To this day I can remember sitting at the school lunch table days after my birthday in 1989. It was just a few months after the launch of the Nintendo Gameboy, and I was lucky enough to get one as my big birthday present. Talking to my friends as we ate our nutritious pizza squares we could not stop talking about the amazing puzzle game that came packaged with the system; Tetris. While people are used to the addictive nature of puzzle games these days on their cell phones, the phenomenon that was Tetris was a new sensation for the time. Little did we know, the story of what it took to get the game into our hands was almost too insane to believe.
As founder of the videogame company, Bullet-Proof Software, Henk Rogers (Taron Egerton) is always searching for the next big game. While promoting his version of the Chinese board game, Go, at that year’s CES (Consumer Electronics Show), Henk is introduced to Tetris. The game was created by Alexey Pajitnov (Nikita Yefremov), a Russian programmer who has no intention or no knowledge his game reached regions outside Russia. Searching to gain the rights to sell Tetris to Japanese markets, Henk learns the rights to the game are tied up between multiple parties and the Government run organizations in Russia are not in a rush to hand out the rights to sell such a hot commodity to capitalist countries. Getting the go ahead to release Tetris to the world would become a political hotbed of espionage and intrigue.
While the actual events of the history of Tetris are a tangled web of political cold war games, this is a gussied up Hollywood version of true events. All government agencies from ELORG (the state owned “corporation” that handles all electronic dealings of Russia) to the KGB certainly did have their hands in the negotiations and handling of the Tetris property, the deep threat action origins that peek their head in and out of the film’s runtime are overly embellished if not totally made up. All of this can be expected from a movie making stand-point. It is hard to fault the movie for its choices in making the events of these transactions more thrilling than they may have been, but a more interesting story is left behind in its wake.

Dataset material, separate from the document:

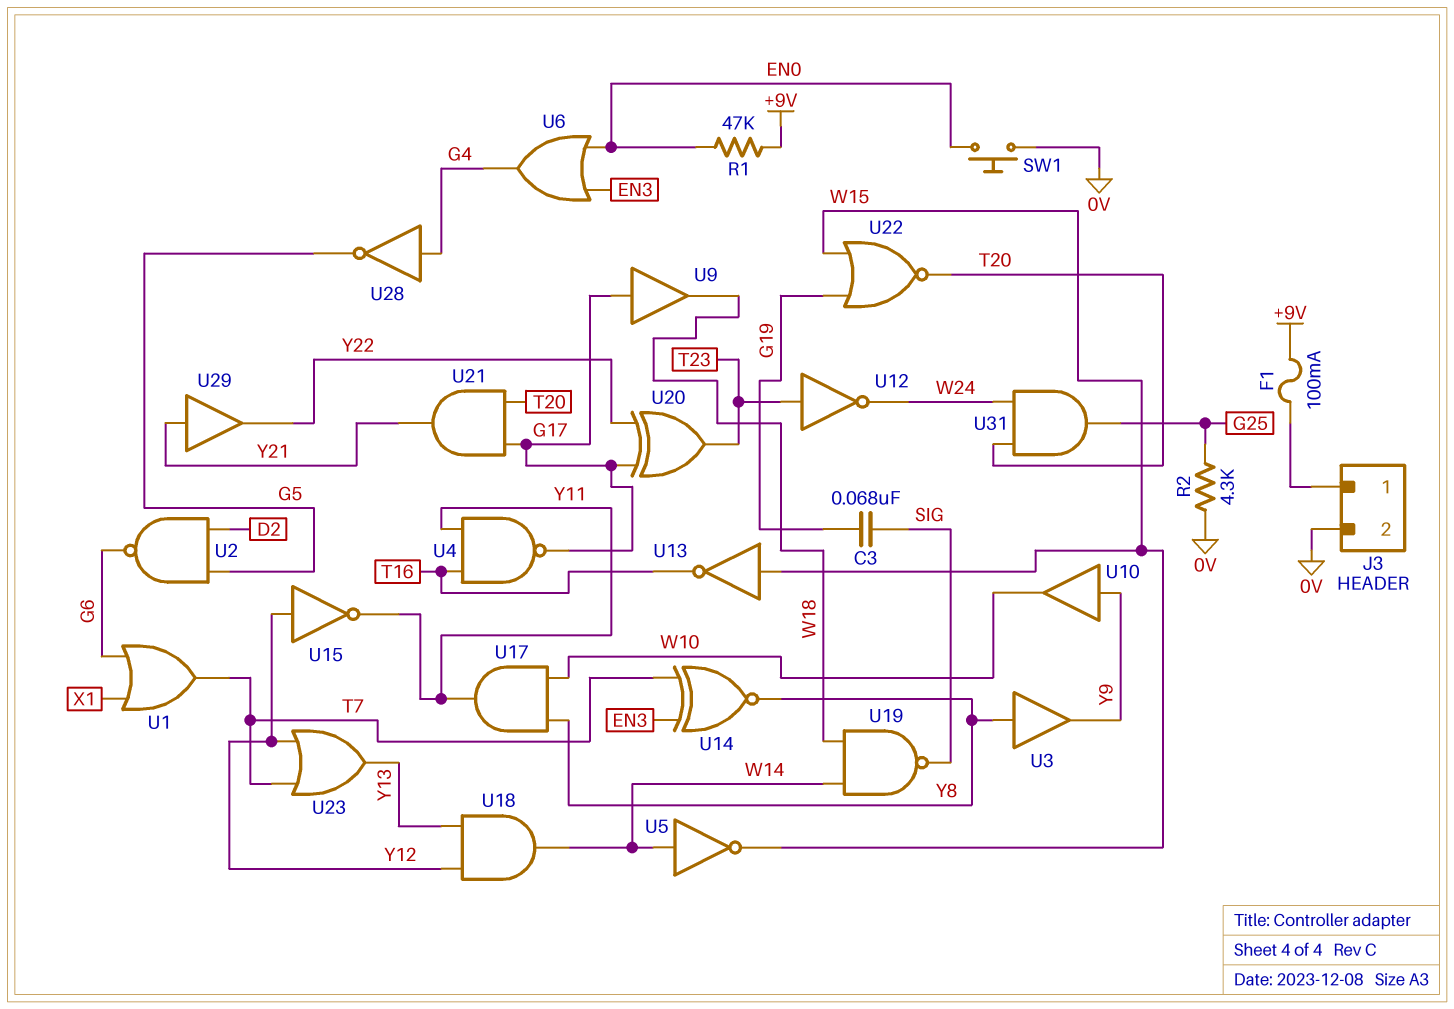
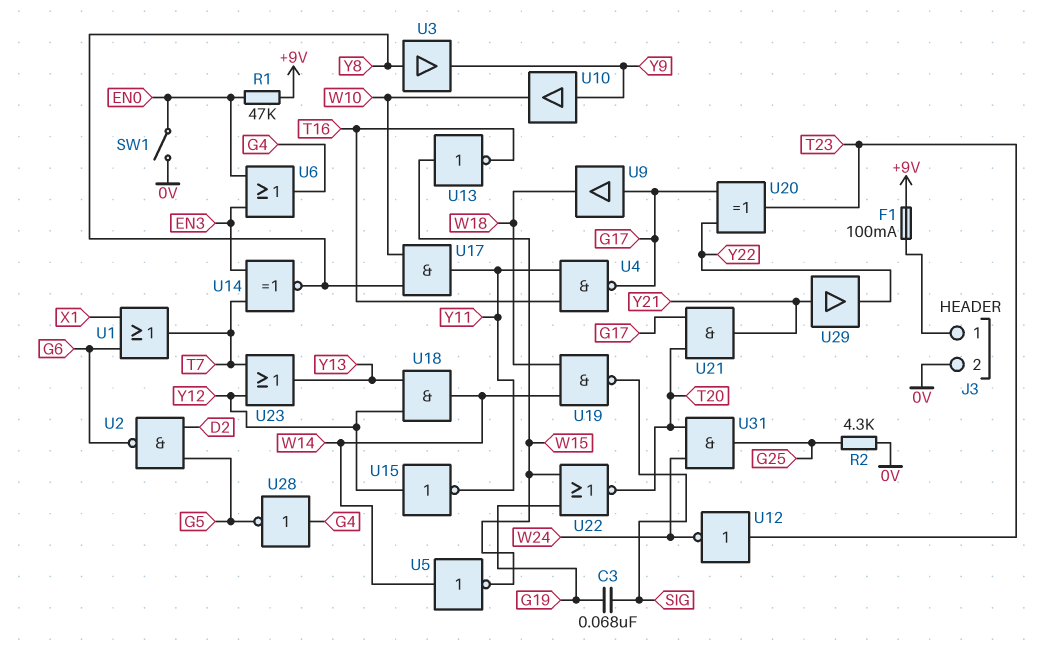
SW1: button (0V, EN0) -> switch (0V, EN0)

I first learned of the history of Tetris from the YouTube channel, Gaming Historian, created by Norman Caruso. It is an in depth mini-documentary that illustrates the background of all the main players, including the mysterious past and creation of ELORG and the full history of Pajitnov and his creation of the game and how it spread around the world. But this is where the film makes its big mistake. The story deserved to be told with Pajitnov as the protagonist. In real life (from what I know), Henk Rogers is a good man. Sure, he started his venture into getting the rights to Tetris with the idea it would make tons of money, he genuinely is a good human being. And the film doesn’t paint him as a bad person, but making his journey to make money as the genesis of the storytelling process paints an disingenuous picture.
Pajitnov had dreams of making video games, but living under the oppressive fist of the Soviet Union, made this only ever feel like a dream. Though just hinted at by the film, the man never made a single dime off Tetris, even after its massive success in the worldwide market. That did change in 1996 (with Henk’s help), but this information is an afterthought for the film, where the journey with Pajitnov from start to finish is a more heartwarming and interesting story that could have been told without loosing the political mind games between Henk, Russia, and the other publishers fighting for control. It also would have been just as impactful without relying on out of the woods ar chases trying to replicate Argo instead of staying true to the story.
Pacing in general is an issue with Tetris. It starts by trying to make Henk’s background story some fast paced thrill ride through a torturous exposition dump highlighted by employing random inserts of 8-bit graphics that only happens at the start and end of the film, leaving for an uneven presentation. And if we are being super nit-picky, why in his summation of popular Nintendo games they show accurate representations of Super Mario Brothers and Metroid, did they use a clip of The Legend of Zelda: The Four Swords? The game came out nearly 15 years after the events of the story. Did they have permission to use clips of some games, but not the original The Legend of Zelda? Super odd.
Tetris is not a band film. The pieces are all there, they have just been arranged in a strange way. To save time, they also make it seem that just looking at Tetris turns people’s minds to mush as they can’t believe its utter beauty. Playing Tetris is what gets you hooked; not looking at it. Keeping audiences entertained is important. But you don’t need thrills and action to do it. Much like Tetris itself, this should have been a film that looks like it couldn’t have been that interesting, but once you start, it grabs your attention and never lets go.